BRIEF
Go through the listing below and write out exactly the lines from the one that mentions "Ultime notizie" through the one that mentions "Przygoda wśród roślin i zwierząt", minus the pictures.

INPUT DATA
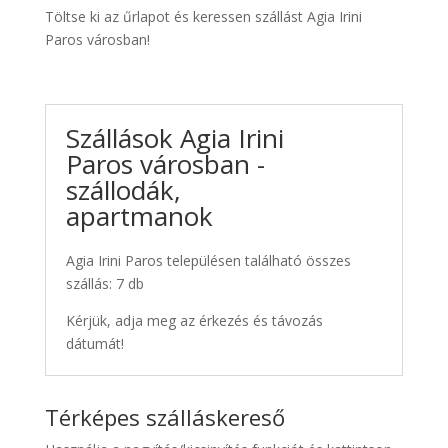
Töltse ki az űrlapot és keressen szállást Agia Irini
Paros városban!
Szállások Agia Irini
Paros városban -
szállodák,
apartmanok
Agia Irini Paros településen található összes
szállás: 7 db
Kérjük, adja meg az érkezés és távozás
dátumát!
Térképes szálláskereső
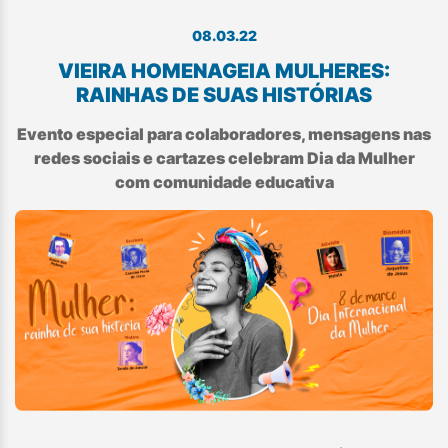
08.03.22
VIEIRA HOMENAGEIA MULHERES:
RAINHAS DE SUAS HISTÓRIAS
Evento especial para colaboradores, mensagens nas
redes sociais e cartazes celebram Dia da Mulher
com comunidade educativa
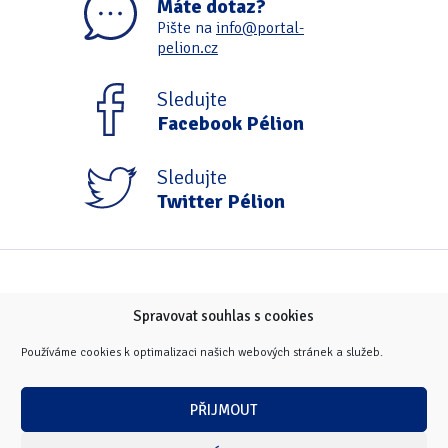
Máte dotaz?
Tipy & triky
(17)
Pište na
info@portal-
pelion.cz
Hledání
Sledujte
Facebook Pélion
Sledujte
Twitter Pélion
Spravovat souhlas s cookies
Používáme cookies k optimalizaci našich webových stránek a služeb.
PŘIJMOUT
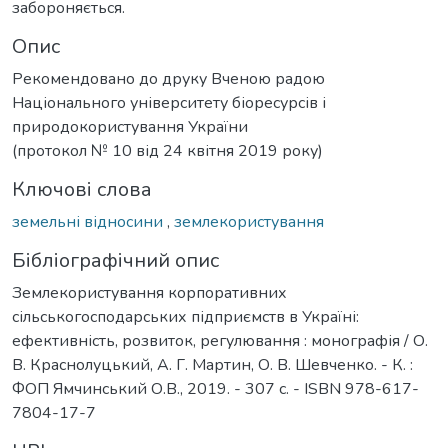
забороняється.
Опис
Рекомендовано до друку Вченою радою
Національного університету біоресурсів і
природокористування України
(протокол № 10 від 24 квітня 2019 року)
Ключові слова
земельні відносини
,
землекористування
Бібліографічний опис
Землекористування корпоративних
сільськогосподарських підприємств в Україні:
ефективність, розвиток, регулювання : монографія / О.
В. Краснолуцький, А. Г. Мартин, О. В. Шевченко. - К. :
ФОП Ямчинський О.В., 2019. - 307 с. - ISBN 978-617-
7804-17-7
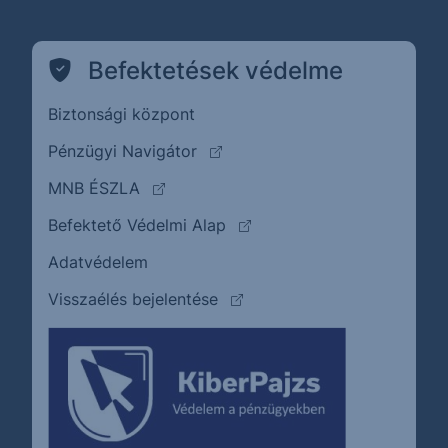
Befektetések védelme
Biztonsági központ
(külső oldalra ugrik)
Pénzügyi Navigátor
(külső oldalra ugrik)
MNB ÉSZLA
(külső oldalra ugrik)
Befektető Védelmi Alap
Adatvédelem
(külső oldalra ugrik)
Visszaélés bejelentése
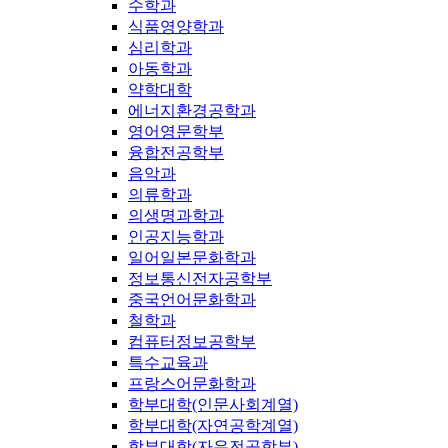
수학과
식품영양학과
심리학과
아동학과
약학대학
에너지환경공학과
영어영문학부
융합전공학부
음악과
의류학과
의생명과학과
인공지능학과
일어일본문화학과
정보통신전자공학부
중국언어문화학과
철학과
컴퓨터정보공학부
특수교육과
프랑스어문화학과
학부대학(인문사회계열)
학부대학(자연공학계열)
학부대학(자유전공학부)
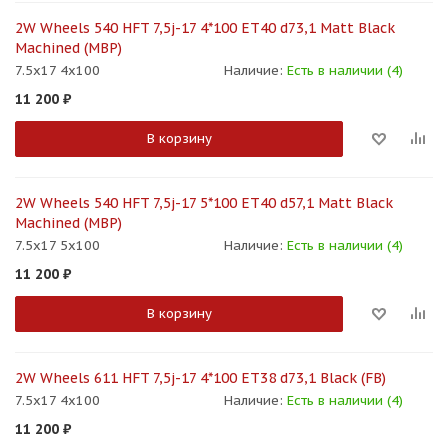
2W Wheels 540 HFT 7,5j-17 4*100 ET40 d73,1 Matt Black
Machined (MBP)
7.5x17 4x100
Наличие:
Есть в наличии (4)
11 200
₽
В корзину
2W Wheels 540 HFT 7,5j-17 5*100 ET40 d57,1 Matt Black
Machined (MBP)
7.5x17 5x100
Наличие:
Есть в наличии (4)
11 200
₽
В корзину
2W Wheels 611 HFT 7,5j-17 4*100 ET38 d73,1 Black (FB)
7.5x17 4x100
Наличие:
Есть в наличии (4)
11 200
₽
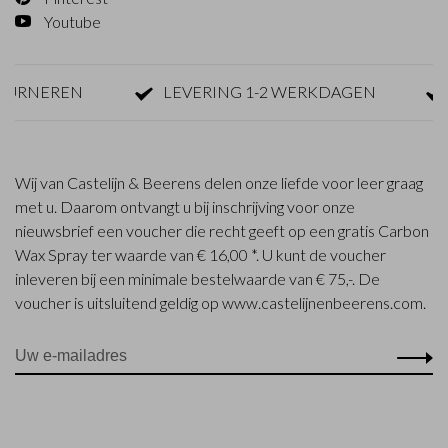
Youtube
URNEREN
LEVERING 1-2 WERKDAGEN
G
Wij van Castelijn & Beerens delen onze liefde voor leer graag
met u. Daarom ontvangt u bij inschrijving voor onze
nieuwsbrief een voucher die recht geeft op een gratis Carbon
Wax Spray ter waarde van € 16,00 *. U kunt de voucher
inleveren bij een minimale bestelwaarde van € 75,-. De
voucher is uitsluitend geldig op www.castelijnenbeerens.com.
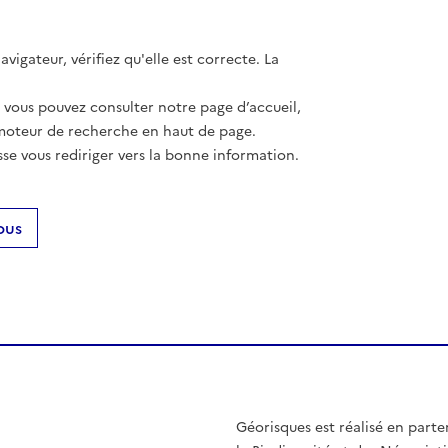
vigateur, vérifiez qu'elle est correcte. La
, vous pouvez consulter notre page d’accueil,
moteur de recherche en haut de page.
se vous rediriger vers la bonne information.
ous
Géorisques est réalisé en parte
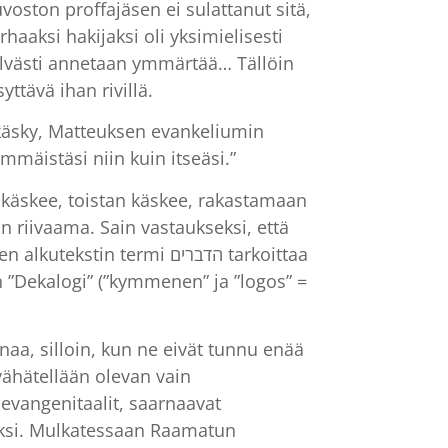
voston proffajäsen ei sulattanut sitä,
aaksi hakijaksi oli yksimielisesti
 selvästi annetaan ymmärtää… Tällöin
tävä ihan rivillä.
n käsky, Matteuksen evankeliumin
immäistäsi niin kuin itseäsi.”
a käskee, toistan käskee, rakastamaan
n riivaama. Sain vastaukseksi, että
termi הדברים tarkoittaa
n ”Dekalogi” (”kymmenen” ja ”logos” =
aa, silloin, kun ne eivät tunnu enää
vähätellään olevan vain
t evangenitaalit, saarnaavat
viksi. Mulkatessaan Raamatun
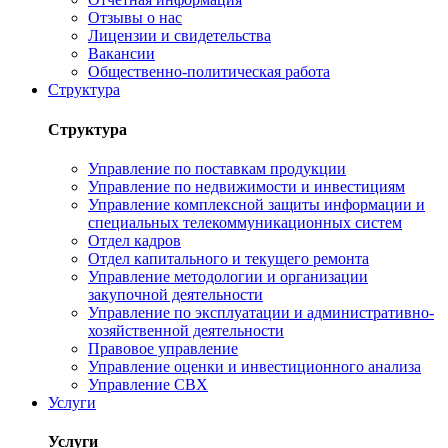
Отзывы о нас
Лицензии и свидетельства
Вакансии
Общественно-политическая работа
Структура
Структура
Управление по поставкам продукции
Управление по недвижимости и инвестициям
Управление комплексной защиты информации и
специальных телекоммуникационных систем
Отдел кадров
Отдел капитального и текущего ремонта
Управление методологии и организации
закупочной деятельности
Управление по эксплуатации и административно-
хозяйственной деятельности
Правовое управление
Управление оценки и инвестиционного анализа
Управление СВХ
Услуги
Услуги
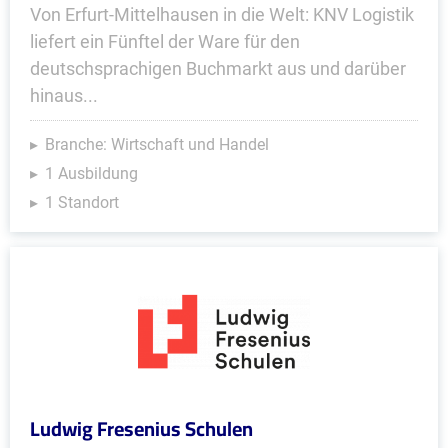
Von Erfurt-Mittelhausen in die Welt: KNV Logistik
liefert ein Fünftel der Ware für den
deutschsprachigen Buchmarkt aus und darüber
hinaus...
Branche: Wirtschaft und Handel
1 Ausbildung
1 Standort
Ludwig Fresenius Schulen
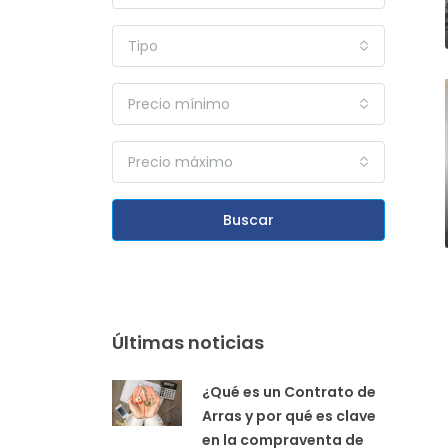
Tipo
Precio mínimo
Precio máximo
Buscar
Últimas noticias
¿Qué es un Contrato de
Arras y por qué es clave
en la compraventa de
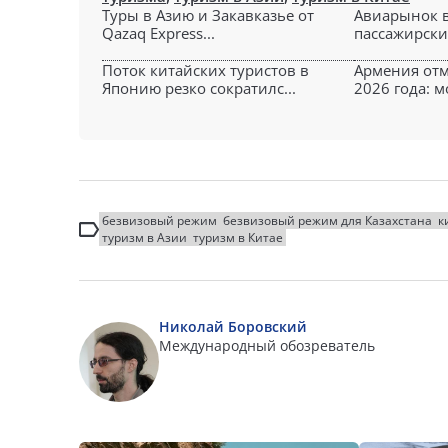
Туры в Азию и Закавказье от
Авиарынок в
Qazaq Express...
пассажирский
Поток китайских туристов в
Армения отм
Японию резко сократилс...
2026 года: м
безвизовый режим
безвизовый режим для Казахстана
к
туризм в Азии
туризм в Китае
Николай Боровский
Международный обозреватель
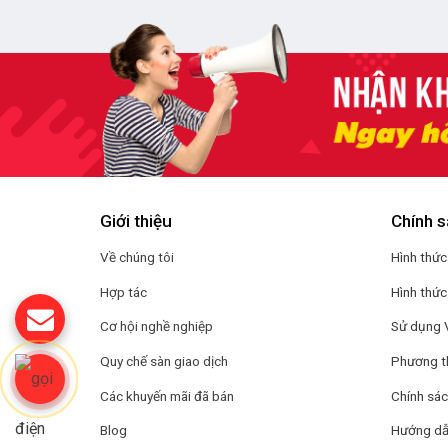
Giới thiệu
Chính s
Về chúng tôi
Hình thức
Hợp tác
Hình thức
Cơ hội nghề nghiệp
Sử dụng 
Quy chế sàn giao dịch
Phương t
Các khuyến mãi đã bán
Chính sác
Blog
Hướng dẫ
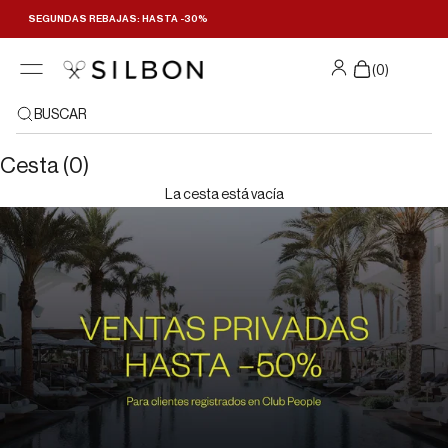
Ir al contenido
SEGUNDAS REBAJAS: HASTA -30%
(
0
)
BUSCAR
Cesta (0)
La cesta está vacía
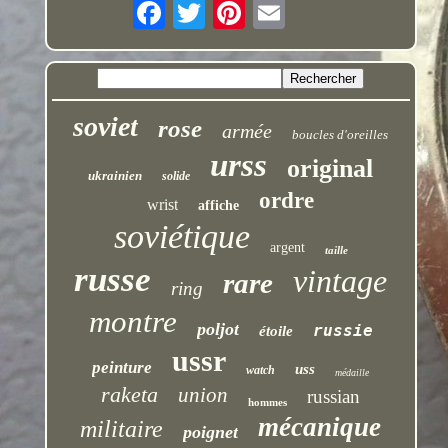
soviet
rose
armée
boucles d'oreilles
urss
original
ukrainien
solide
ordre
wrist
affiche
soviétique
argent
taille
russe
vintage
rare
ring
montre
poljot
russie
étoile
ussr
peinture
uss
watch
médaille
raketa
union
russian
hommes
mécanique
militaire
poignet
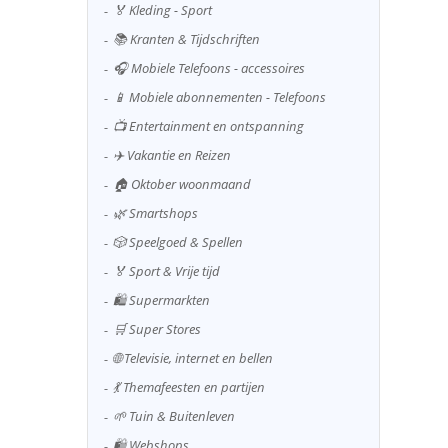
🏅 Kleding - Sport
📚 Kranten & Tijdschriften
🎧 Mobiele Telefoons - accessoires
📱 Mobiele abonnementen - Telefoons
📺 Entertainment en ontspanning
✈️ Vakantie en Reizen
🏠 Oktober woonmaand
🌿 Smartshops
🎲 Speelgoed & Spellen
🏅 Sport & Vrije tijd
🛍️ Supermarkten
🛒 Super Stores
🌐 Televisie, internet en bellen
💃 Themafeesten en partijen
🌱 Tuin & Buitenleven
🛍️ Webshops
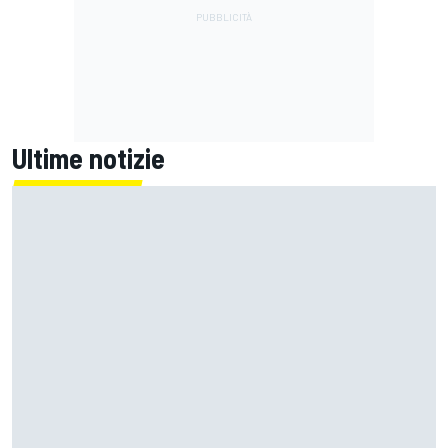
Ultime notizie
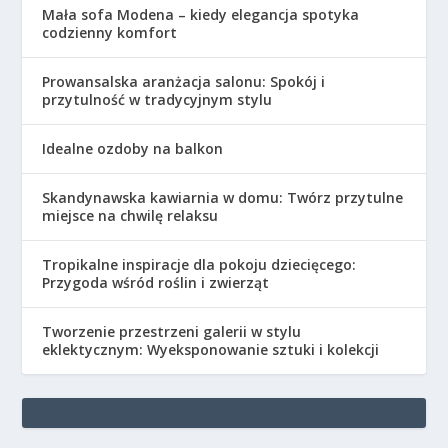
Mała sofa Modena – kiedy elegancja spotyka
codzienny komfort
Prowansalska aranżacja salonu: Spokój i
przytulność w tradycyjnym stylu
Idealne ozdoby na balkon
Skandynawska kawiarnia w domu: Twórz przytulne
miejsce na chwilę relaksu
Tropikalne inspiracje dla pokoju dziecięcego:
Przygoda wśród roślin i zwierząt
Tworzenie przestrzeni galerii w stylu
eklektycznym: Wyeksponowanie sztuki i kolekcji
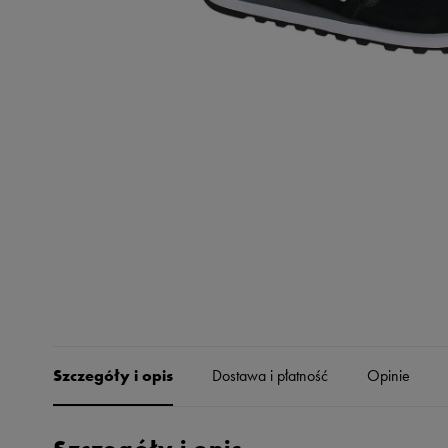
Skechers
Timberland
Umbro
Under Armour
Up8
U.S. Polo ASSN.
Vans
Szczegóły i opis
Dostawa i płatność
Opinie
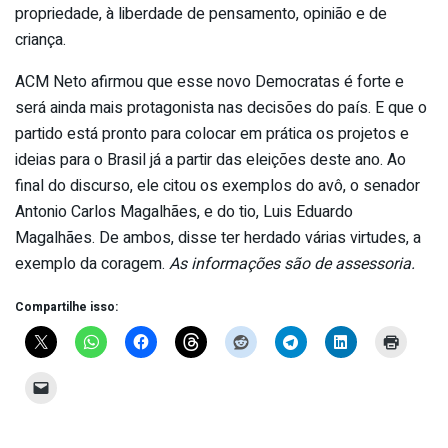
propriedade, à liberdade de pensamento, opinião e de
criança.
ACM Neto afirmou que esse novo Democratas é forte e
será ainda mais protagonista nas decisões do país. E que o
partido está pronto para colocar em prática os projetos e
ideias para o Brasil já a partir das eleições deste ano. Ao
final do discurso, ele citou os exemplos do avô, o senador
Antonio Carlos Magalhães, e do tio, Luis Eduardo
Magalhães. De ambos, disse ter herdado várias virtudes, a
exemplo da coragem.
As informações são de assessoria.
Compartilhe isso:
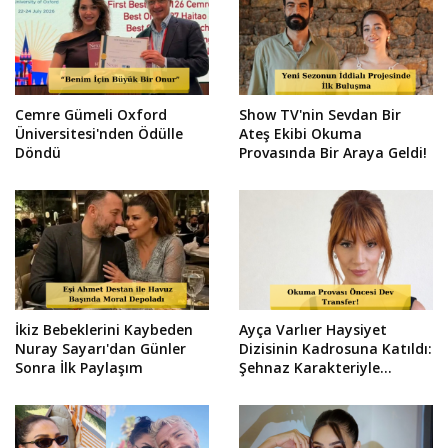
Cemre Gümeli Oxford
Show TV'nin Sevdan Bir
Üniversitesi'nden Ödülle
Ateş Ekibi Okuma
Döndü
Provasında Bir Araya Geldi!
İkiz Bebeklerini Kaybeden
Ayça Varlıer Haysiyet
Nuray Sayarı'dan Günler
Dizisinin Kadrosuna Katıldı:
Sonra İlk Paylaşım
Şehnaz Karakteriyle
Dönüyor!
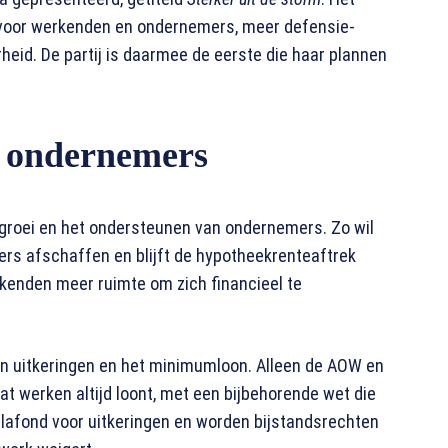
 voor werkenden en ondernemers, meer defensie-
heid. De partij is daarmee de eerste die haar plannen
 ondernemers
groei en het ondersteunen van ondernemers. Zo wil
ers afschaffen en blijft de hypotheekrenteaftrek
enden meer ruimte om zich financieel te
sen uitkeringen en het minimumloon. Alleen de AOW en
t werken altijd loont, met een bijbehorende wet die
 plafond voor uitkeringen en worden bijstandsrechten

COMPLETED EXERCISE
Ultime notizie
Mała sofa Modena – kiedy elegancja spotyka
codzienny komfort
Prowansalska aranżacja salonu: Spokój i
przytulność w tradycyjnym stylu
Idealne ozdoby na balkon
Skandynawska kawiarnia w domu: Twórz przytulne
miejsce na chwilę relaksu
Tropikalne inspiracje dla pokoju dziecięcego:
Przygoda wśród roślin i zwierząt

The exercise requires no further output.